Come spring and summer AsRA’s River Steward Nicole will be out and about in the Ausable River watershed, providing education and outreach to residents and visitors at various events. This list is a look back at 2017 events the river steward attended. Keep a look out for Nicole at these various events in 2018!
1. KCS Science Slam
The Keene Central School Super Scientific Science Slam held on March 9, 2017 is an annual science fair that showcases student projects and invites outside organizations to participate. In 2017, Nicole developed a board game that let participants imagine they were a Brook Trout trying to swim upstream to cooler headwaters. Along the way they encountered challenges that impeded their journey such as undersized culverts or high water temperatures, or they got an extra boost from a newly replaced culvert or good riparian cover. The Brook Trout board game highlights many of AsRA’s programs in a fun and educational way, and we hope to develop the game further in 2018. Nicole will be attending the Science Slam again this year on March 8th.
Nicole developed and introduced the Brook Trout board game to KCS Science Slam participants.
2. Riparian Tree Plantings
After stream channel restoration and culvert replacement projects, AsRA plants native trees and shrubs to help establish important riparian buffers. In spring 2017, adult volunteers and Northwood School LEAP students helped plant 150 plants at the Rocky Branch channel restoration in Jay and the culvert replacement on Otis Brook in Upper Jay. In the fall, AsRA staff and Paul Smiths College students planted 96 plants at the Rocky Branch Tributary culvert replacement in Jay and the stream channel restoration on Haselton Road in Wilmington. Community tree plantings are in the works for 2018 so be sure to check back to our events page or our Facebook page for updates!
Paul Smiths students planting willow and dogwood on the lower bench of the Haselton Road restoration.
3. Public and AsRA Events
Nicole also attended several public events, including the Great Adirondack Trail Run, Essex County Fair, Festival of Colors, and Keene Valley Farmer’s Markets. She also provided invasive species education at AsRA’s Ride for the River. At these events she had conversations about AsRA’s program work including stream channel restorations, culvert replacements, water quality monitoring, and invasive species spread management. She also brought the Brook Trout board game to help highlight these programs to kids of all ages. Be sure to stop by and say hello if you attend any of these events this year.
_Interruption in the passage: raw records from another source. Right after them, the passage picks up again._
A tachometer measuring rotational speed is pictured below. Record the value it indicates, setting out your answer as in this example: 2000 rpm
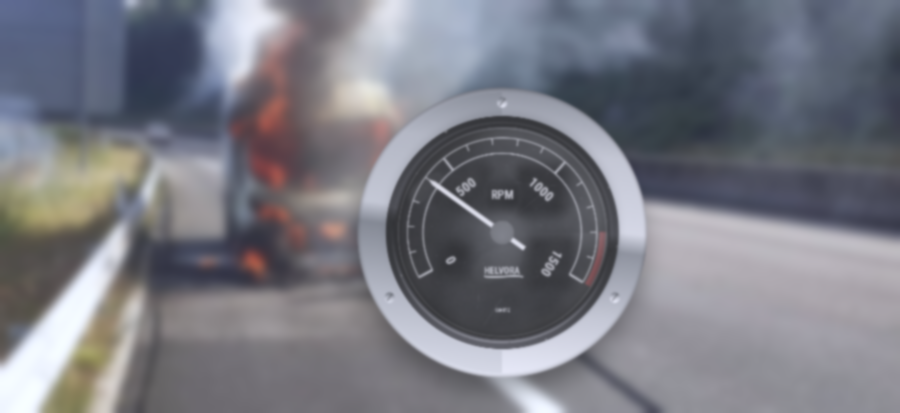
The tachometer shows 400 rpm
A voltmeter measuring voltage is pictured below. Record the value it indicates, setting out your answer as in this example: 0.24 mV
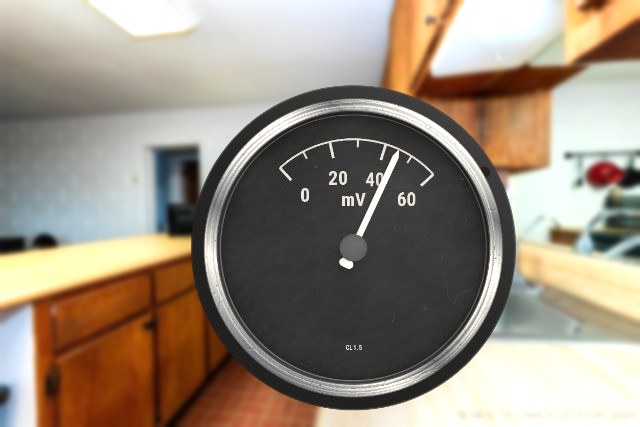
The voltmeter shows 45 mV
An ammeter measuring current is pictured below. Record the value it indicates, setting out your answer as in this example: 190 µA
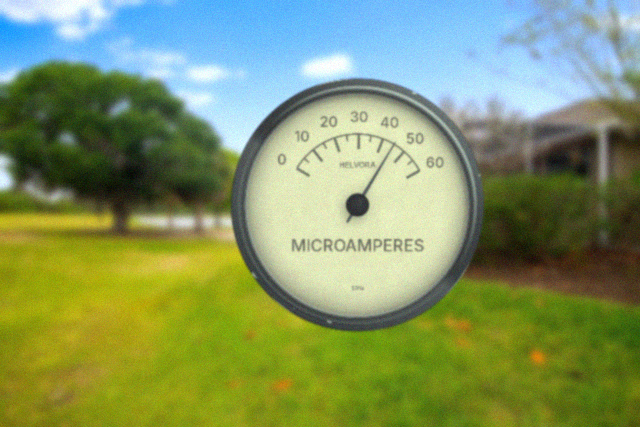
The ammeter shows 45 µA
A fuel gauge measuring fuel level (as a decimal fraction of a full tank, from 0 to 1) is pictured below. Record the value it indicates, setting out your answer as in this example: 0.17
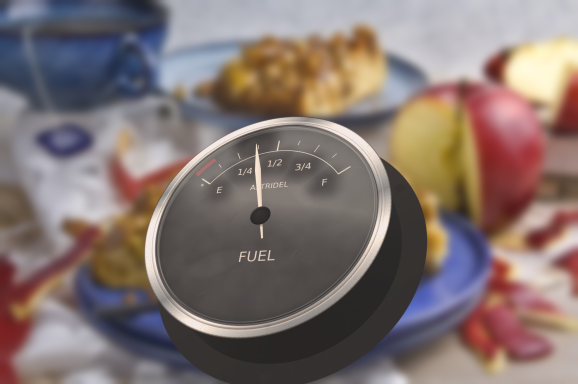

Nicole attending the Festival of Colors in Wilmington with AsRA’s new tablecloth, runner, and banner.
4. Ausable River Paddling Clean-Up
AsRA and the Kayak Shack hosted the second paddling river clean-up in Peru, NY on September 16th. Two dozen volunteers paddled the Carpenter’s Flats portion of the Ausable River and removed trash and over fifty tires from the streambed and shoreline. Several participants had volunteered the previous year but there were many new faces as well. The event was covered by the Press Republican and NBC5 Plattsburgh. If you are interested in volunteering with AsRA, contact Nicole.
Kayak Shack employees help volunteers remove tires from their boats and paddle boards.
5. On the Water
In addition to attending events, Nicole is in the field delivering education to students, anglers, and other river users. During the fishing season, she is on the river delivering the aquatic invasive species spread prevention message to anglers and other river users. This is part of a program funded by the Lake Champlain Basin Program and NEIWPCC in an effort to keep aquatic invasive species from spreading in the Ausable River watershed and the Lake Champlain Basin. If you plan on fishing in the Ausable, make sure you “Check, Clean, and Dry” your gear. Nicole also helps run AsRA’s culvert lab, which teaches middle school students the science of replacing an undersized culvert by bringing them in the field to take water quality and slope measurements, perform pebble counts, and identify native plants and animals.
Over 275 people were engaged by the River Steward in 2017 and Nicole is looking forward to another busy season this year. Thank you to all the volunteers who helped with plantings and the clean-up. Attendance at these events was made possible by funding from the New York State Department of State under Title 11 of the Environmental Protection Fund.